On January 29, President Obama signed into law the Disaster Relief Appropriations Act of 2013 to help the victims of last fall's Hurricane Sandy. A key feature of that law is $10.9 billion in funding for the Federal Transit Administration's new Emergency Relief Program. And today, the FTA is making available the first $2 billion of those funds to transit systems hardest hit by the storm.
The special disaster appropriation requires the FTA to issue interim regulations before the remainder of the $10.9 billion is released. But this initial $2 billion is certainly welcome relief to many transit agencies on the East Coast.
We'll use it to reimburse transit agencies for extraordinary expenses incurred to protect workers and equipment before and after the hurricane hit, and support urgently needed repairs to seriously damaged transit systems and facilities in New York, New Jersey, Connecticut and elsewhere.
FTA’s Emergency Relief Program was established last summer under the two-year surface transportation law, MAP-21. The special disaster relief the President signed last week provides funds for the program so that FTA can respond to the worst transit damage in our nation's history.
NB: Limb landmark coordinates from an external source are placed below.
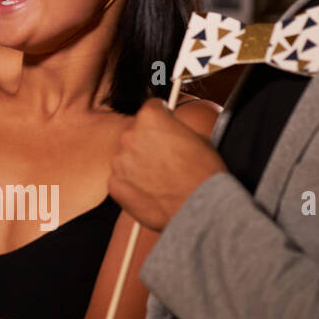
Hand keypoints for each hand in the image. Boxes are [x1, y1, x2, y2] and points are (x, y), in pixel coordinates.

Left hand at [109, 98, 227, 230]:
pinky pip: (120, 179)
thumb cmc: (205, 175)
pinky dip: (132, 184)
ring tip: (161, 179)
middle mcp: (129, 136)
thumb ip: (175, 128)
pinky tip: (151, 192)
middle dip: (148, 143)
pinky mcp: (114, 184)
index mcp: (151, 118)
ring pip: (126, 157)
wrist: (201, 210)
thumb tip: (170, 128)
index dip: (161, 118)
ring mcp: (119, 161)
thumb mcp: (199, 138)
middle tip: (166, 160)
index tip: (165, 126)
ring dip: (138, 164)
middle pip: (135, 134)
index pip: (151, 108)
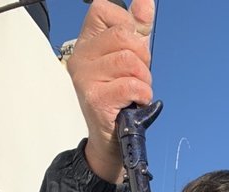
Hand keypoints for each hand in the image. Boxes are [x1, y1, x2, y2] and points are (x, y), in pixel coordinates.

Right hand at [68, 0, 154, 182]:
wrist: (111, 141)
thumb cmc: (119, 100)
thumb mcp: (129, 60)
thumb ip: (137, 30)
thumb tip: (147, 3)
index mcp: (87, 42)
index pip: (104, 9)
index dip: (128, 24)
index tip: (134, 48)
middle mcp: (81, 56)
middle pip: (123, 35)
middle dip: (142, 56)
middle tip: (140, 75)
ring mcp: (85, 77)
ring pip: (129, 60)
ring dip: (144, 78)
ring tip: (137, 91)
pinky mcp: (95, 98)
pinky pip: (130, 84)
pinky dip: (141, 93)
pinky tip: (136, 101)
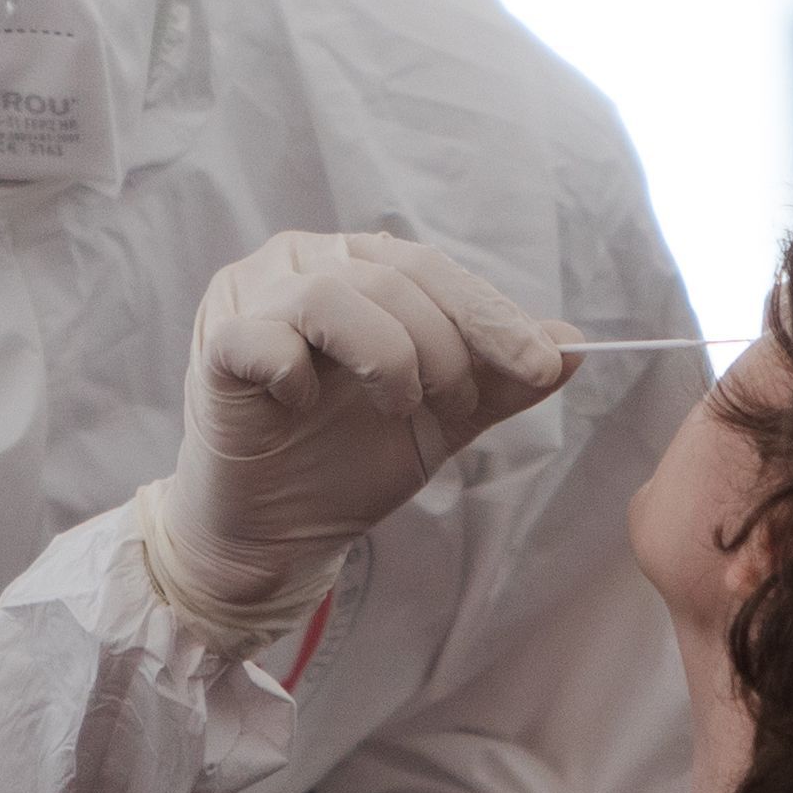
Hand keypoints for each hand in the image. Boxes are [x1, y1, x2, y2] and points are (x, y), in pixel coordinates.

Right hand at [133, 232, 576, 654]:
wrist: (276, 530)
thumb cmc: (351, 459)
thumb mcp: (442, 420)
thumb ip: (500, 381)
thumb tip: (575, 346)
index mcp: (358, 265)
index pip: (435, 271)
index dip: (493, 317)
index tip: (542, 366)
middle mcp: (303, 263)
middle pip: (392, 275)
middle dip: (444, 346)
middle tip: (458, 409)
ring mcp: (252, 296)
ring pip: (333, 297)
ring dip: (387, 358)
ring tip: (397, 410)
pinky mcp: (217, 343)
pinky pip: (266, 338)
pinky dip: (300, 375)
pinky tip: (305, 408)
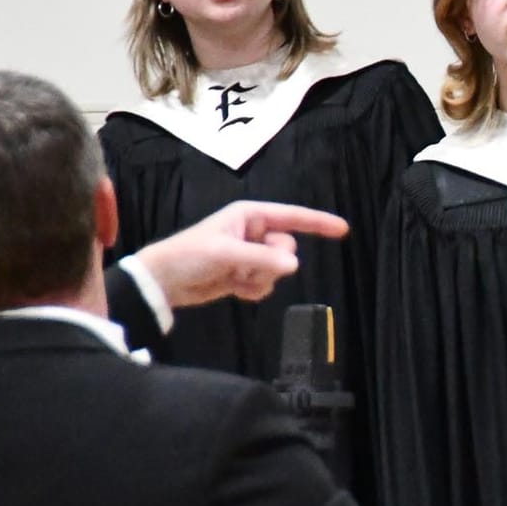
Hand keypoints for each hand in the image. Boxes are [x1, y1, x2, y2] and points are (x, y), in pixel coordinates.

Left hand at [134, 201, 347, 307]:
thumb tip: (295, 265)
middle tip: (244, 265)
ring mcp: (251, 256)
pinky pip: (266, 286)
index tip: (343, 229)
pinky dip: (252, 290)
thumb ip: (261, 258)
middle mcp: (254, 233)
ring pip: (278, 270)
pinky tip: (232, 287)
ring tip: (233, 277)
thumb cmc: (190, 255)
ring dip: (259, 278)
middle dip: (271, 262)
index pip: (293, 218)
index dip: (318, 223)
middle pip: (287, 249)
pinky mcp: (245, 275)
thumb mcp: (225, 253)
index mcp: (251, 216)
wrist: (163, 281)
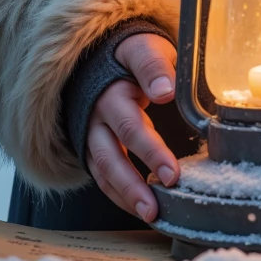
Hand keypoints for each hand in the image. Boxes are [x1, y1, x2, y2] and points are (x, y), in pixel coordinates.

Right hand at [85, 32, 179, 221]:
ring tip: (151, 210)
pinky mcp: (88, 150)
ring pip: (106, 161)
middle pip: (124, 128)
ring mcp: (92, 128)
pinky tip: (140, 209)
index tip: (167, 95)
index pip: (142, 66)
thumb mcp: (148, 49)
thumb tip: (166, 90)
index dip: (154, 77)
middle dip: (148, 154)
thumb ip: (157, 66)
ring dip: (128, 189)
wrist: (96, 68)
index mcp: (124, 68)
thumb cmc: (133, 61)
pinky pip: (101, 177)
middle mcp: (103, 101)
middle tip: (172, 178)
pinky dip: (119, 196)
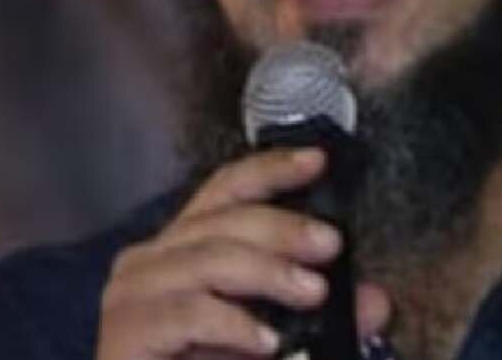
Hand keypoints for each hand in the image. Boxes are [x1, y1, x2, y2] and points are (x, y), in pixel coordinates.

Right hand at [96, 147, 390, 358]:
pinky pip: (190, 312)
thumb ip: (316, 315)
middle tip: (331, 244)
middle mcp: (150, 259)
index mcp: (181, 246)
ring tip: (313, 293)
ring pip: (210, 259)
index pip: (226, 188)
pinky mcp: (125, 333)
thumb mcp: (267, 334)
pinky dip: (235, 323)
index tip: (318, 160)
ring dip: (269, 272)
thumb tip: (377, 302)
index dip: (271, 168)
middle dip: (284, 227)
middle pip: (223, 220)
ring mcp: (131, 294)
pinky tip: (268, 341)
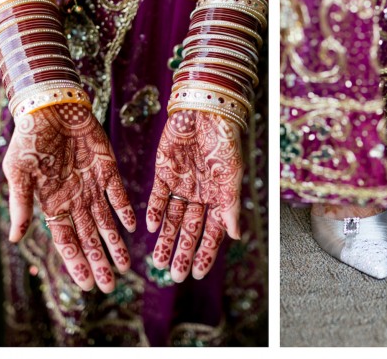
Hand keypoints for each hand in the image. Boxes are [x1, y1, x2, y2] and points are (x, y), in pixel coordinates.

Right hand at [2, 103, 135, 292]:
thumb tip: (15, 237)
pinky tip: (133, 227)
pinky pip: (118, 194)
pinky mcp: (108, 169)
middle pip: (90, 238)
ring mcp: (92, 186)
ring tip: (125, 265)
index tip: (86, 285)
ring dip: (115, 242)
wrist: (52, 109)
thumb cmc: (30, 139)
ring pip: (106, 222)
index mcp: (52, 204)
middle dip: (99, 261)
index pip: (67, 241)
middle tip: (111, 285)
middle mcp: (75, 200)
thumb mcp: (18, 173)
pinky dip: (124, 211)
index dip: (76, 263)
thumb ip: (21, 204)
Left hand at [147, 110, 242, 281]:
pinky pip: (159, 197)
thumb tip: (236, 237)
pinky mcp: (164, 172)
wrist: (205, 112)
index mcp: (219, 195)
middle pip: (190, 229)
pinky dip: (155, 212)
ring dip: (166, 238)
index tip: (197, 273)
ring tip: (158, 261)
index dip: (205, 252)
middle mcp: (200, 193)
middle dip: (183, 251)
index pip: (212, 230)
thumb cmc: (225, 142)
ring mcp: (182, 184)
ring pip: (172, 218)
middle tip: (174, 275)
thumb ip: (230, 206)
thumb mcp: (232, 176)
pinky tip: (151, 228)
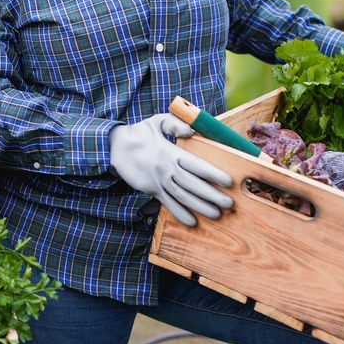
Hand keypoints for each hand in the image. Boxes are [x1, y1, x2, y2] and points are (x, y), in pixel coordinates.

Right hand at [108, 113, 233, 226]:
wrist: (114, 147)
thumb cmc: (139, 133)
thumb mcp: (156, 122)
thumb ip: (174, 124)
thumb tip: (190, 130)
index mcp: (171, 152)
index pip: (196, 164)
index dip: (213, 174)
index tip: (228, 181)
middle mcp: (167, 168)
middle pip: (193, 184)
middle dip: (212, 195)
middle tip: (229, 203)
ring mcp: (159, 181)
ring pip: (183, 197)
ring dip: (200, 207)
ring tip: (216, 214)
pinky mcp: (151, 189)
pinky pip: (167, 203)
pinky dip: (179, 213)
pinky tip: (191, 221)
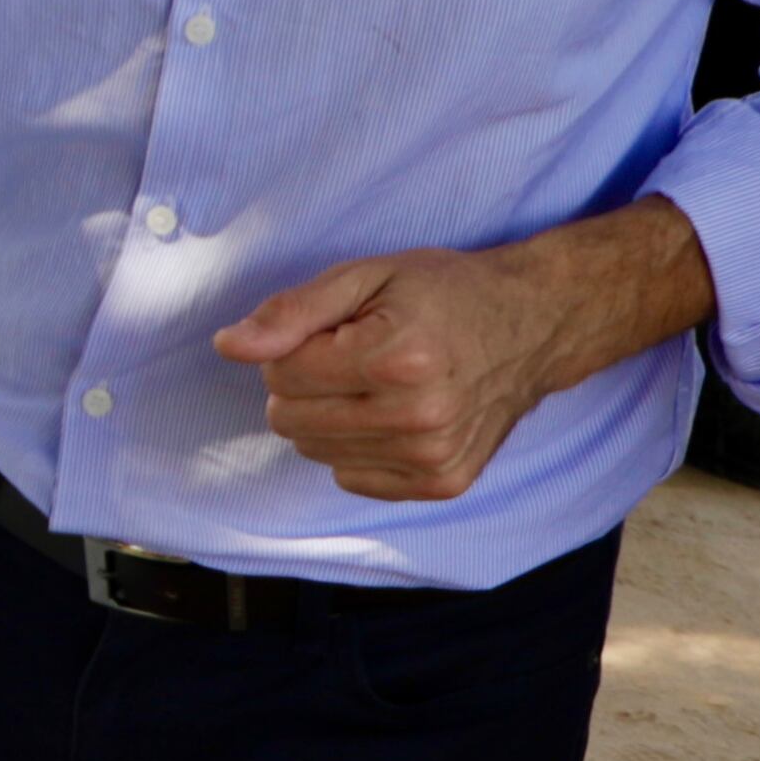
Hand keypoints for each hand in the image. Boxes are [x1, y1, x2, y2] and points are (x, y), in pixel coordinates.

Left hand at [216, 203, 715, 504]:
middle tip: (354, 356)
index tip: (337, 330)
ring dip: (329, 416)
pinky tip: (394, 414)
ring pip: (314, 451)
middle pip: (290, 418)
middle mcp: (419, 417)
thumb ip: (292, 312)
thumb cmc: (444, 294)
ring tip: (377, 382)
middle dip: (305, 383)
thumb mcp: (366, 277)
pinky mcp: (441, 483)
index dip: (295, 346)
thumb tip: (228, 346)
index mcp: (398, 359)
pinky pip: (350, 477)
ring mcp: (433, 458)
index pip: (281, 373)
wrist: (531, 327)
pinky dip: (358, 446)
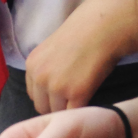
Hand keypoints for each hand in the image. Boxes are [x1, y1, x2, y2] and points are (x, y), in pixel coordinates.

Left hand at [23, 0, 137, 113]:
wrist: (105, 24)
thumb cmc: (83, 33)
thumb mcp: (52, 49)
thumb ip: (45, 70)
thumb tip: (45, 94)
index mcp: (32, 64)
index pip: (34, 94)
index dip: (48, 96)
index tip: (62, 90)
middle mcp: (40, 76)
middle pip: (42, 107)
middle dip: (56, 104)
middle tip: (73, 95)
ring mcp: (56, 86)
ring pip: (57, 112)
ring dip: (69, 107)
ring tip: (82, 93)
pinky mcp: (76, 92)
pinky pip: (73, 113)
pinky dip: (81, 108)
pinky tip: (89, 96)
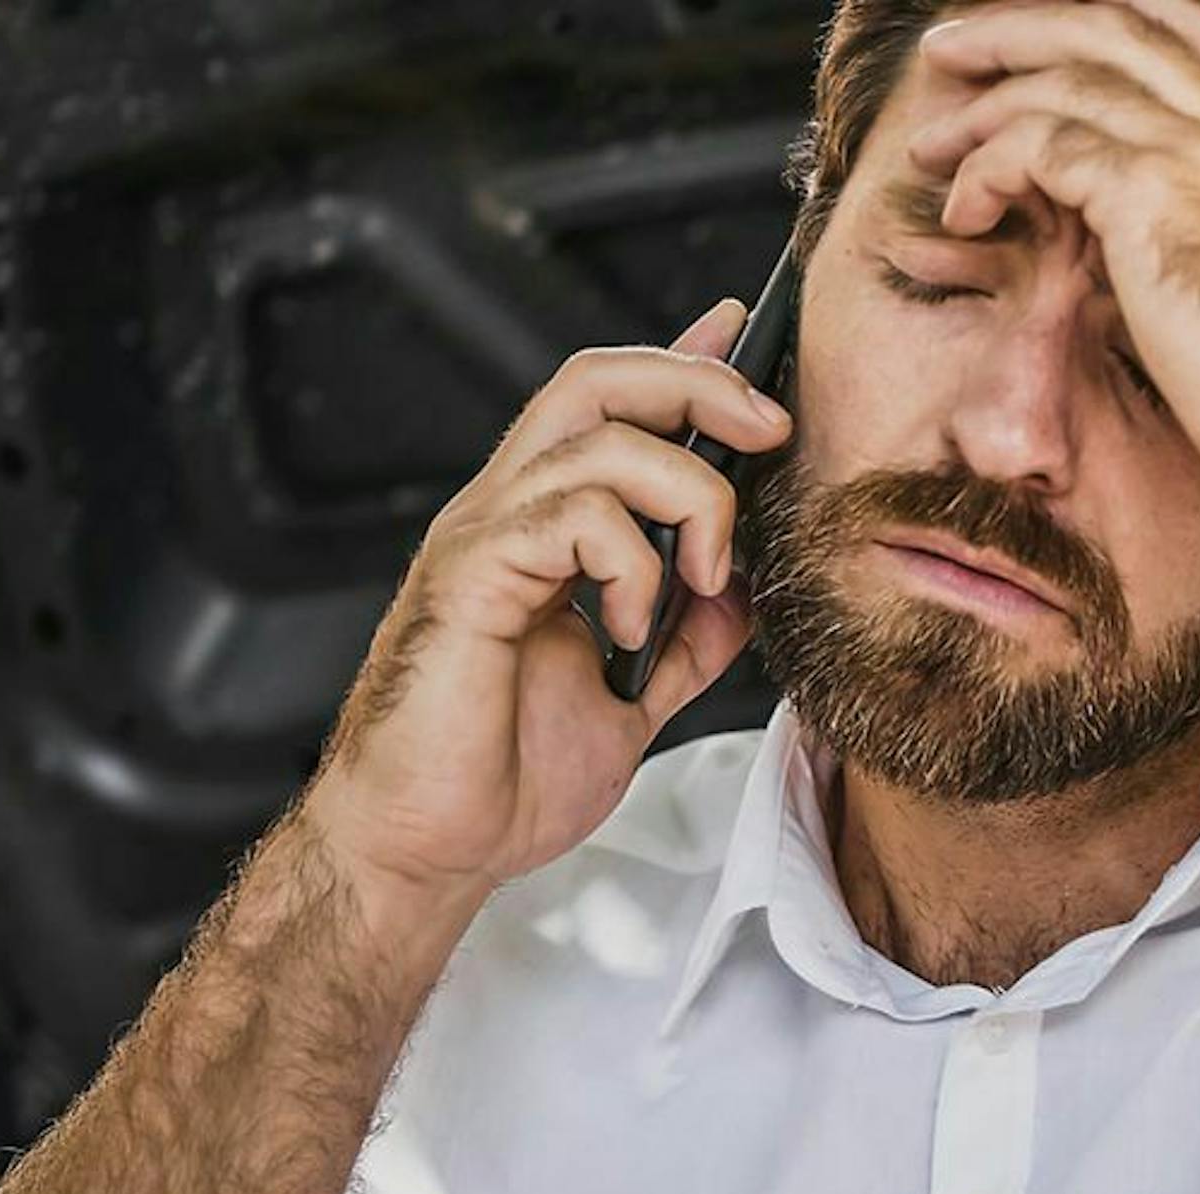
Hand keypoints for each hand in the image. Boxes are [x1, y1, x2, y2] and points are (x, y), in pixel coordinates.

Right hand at [300, 299, 792, 920]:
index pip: (610, 407)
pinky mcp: (470, 578)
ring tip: (701, 582)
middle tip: (769, 430)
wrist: (430, 849)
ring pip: (602, 442)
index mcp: (541, 531)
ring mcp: (484, 539)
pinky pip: (570, 517)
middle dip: (699, 384)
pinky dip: (632, 564)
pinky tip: (633, 627)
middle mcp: (507, 515)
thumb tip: (746, 591)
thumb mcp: (632, 700)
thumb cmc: (502, 778)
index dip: (682, 361)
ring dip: (687, 500)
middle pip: (598, 380)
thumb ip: (686, 639)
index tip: (748, 338)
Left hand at [904, 0, 1199, 493]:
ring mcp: (1195, 149)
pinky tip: (967, 214)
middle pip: (1112, 27)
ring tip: (932, 150)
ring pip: (1059, 78)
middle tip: (957, 54)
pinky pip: (1035, 145)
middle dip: (1023, 31)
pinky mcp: (1143, 191)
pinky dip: (986, 169)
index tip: (1060, 42)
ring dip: (981, 108)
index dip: (1122, 22)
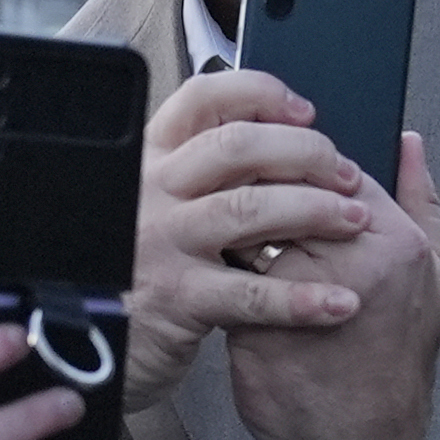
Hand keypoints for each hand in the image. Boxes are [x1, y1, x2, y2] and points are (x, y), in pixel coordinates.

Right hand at [126, 73, 387, 407]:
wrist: (85, 344)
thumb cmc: (135, 276)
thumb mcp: (154, 211)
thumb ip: (198, 177)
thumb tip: (274, 144)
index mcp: (150, 162)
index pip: (201, 101)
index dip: (259, 95)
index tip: (304, 111)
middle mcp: (152, 193)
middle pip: (237, 146)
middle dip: (306, 153)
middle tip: (347, 175)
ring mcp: (163, 243)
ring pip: (250, 208)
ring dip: (315, 211)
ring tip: (354, 221)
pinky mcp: (178, 298)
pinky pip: (252, 293)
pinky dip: (303, 299)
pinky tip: (337, 303)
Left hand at [227, 129, 439, 439]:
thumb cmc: (394, 358)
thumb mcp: (436, 279)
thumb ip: (423, 202)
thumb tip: (409, 141)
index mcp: (396, 244)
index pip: (336, 170)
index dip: (306, 168)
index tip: (290, 174)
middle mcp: (350, 266)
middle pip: (285, 191)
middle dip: (263, 188)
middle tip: (251, 195)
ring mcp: (298, 297)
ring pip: (248, 228)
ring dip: (237, 224)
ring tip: (240, 236)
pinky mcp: (253, 326)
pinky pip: (226, 274)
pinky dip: (221, 269)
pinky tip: (223, 275)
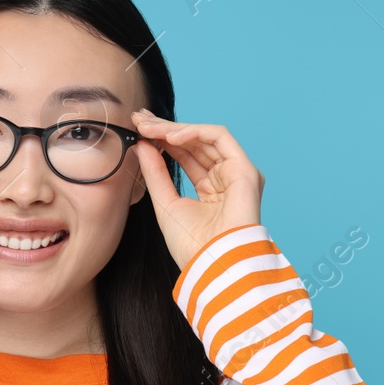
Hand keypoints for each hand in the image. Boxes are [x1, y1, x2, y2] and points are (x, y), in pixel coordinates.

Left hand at [130, 109, 263, 270]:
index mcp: (210, 189)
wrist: (211, 265)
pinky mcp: (245, 169)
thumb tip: (141, 144)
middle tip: (139, 119)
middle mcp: (226, 178)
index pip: (185, 155)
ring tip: (149, 127)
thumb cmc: (191, 245)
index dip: (162, 139)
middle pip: (194, 143)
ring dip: (174, 128)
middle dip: (165, 128)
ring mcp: (237, 173)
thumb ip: (155, 172)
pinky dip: (194, 132)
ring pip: (205, 137)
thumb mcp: (165, 202)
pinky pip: (220, 138)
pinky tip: (170, 135)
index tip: (138, 128)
As FTA Administrator Peter Rogoff said, "Damage from this storm directly affected well over one-third of the nation’s transit. We are pledged to distribute the emergency relief funding responsibly and quickly to ensure that transit riders have the reliable service they need and deserve."
The funds will be awarded on a rolling basis, in the form of grants to states, local governments, transit agencies and other organizations that own or operate transit systems damaged by the storm. Information about the funds and how to apply is available at www.fta.dot.gov/emergencyrelief.
FTA will begin accepting applications for response and recovery costs already paid, existing contracts and commitments, and contracts out for bid but not yet finalized. Applications for these categories are due by March 4.
Despite the magnitude of the storm's damage, in some ways, we are actually ahead of the curve on this recovery effort. Following the storm, we developed a rapid-response strategy to assist transit providers in the short-run, while laying the foundation for the responsible administration of the transit funds that are now available.
The Federal Emergency Management Agency and FTA have conducted damage assessments and cost-estimates for both operating and capital costs associated with restoring and rebuilding transit in the impacted areas. These early efforts boost our ability to support the affected transit agencies promptly while ensuring that taxpayer dollars are being spent responsibly.
Last fall's storm presented a tremendously difficult challenge to residents and local and state governments. I'm proud to know that the federal government's response has been of some relief, and with today's announcement, we can continue to help these hard-hit communities rebuild.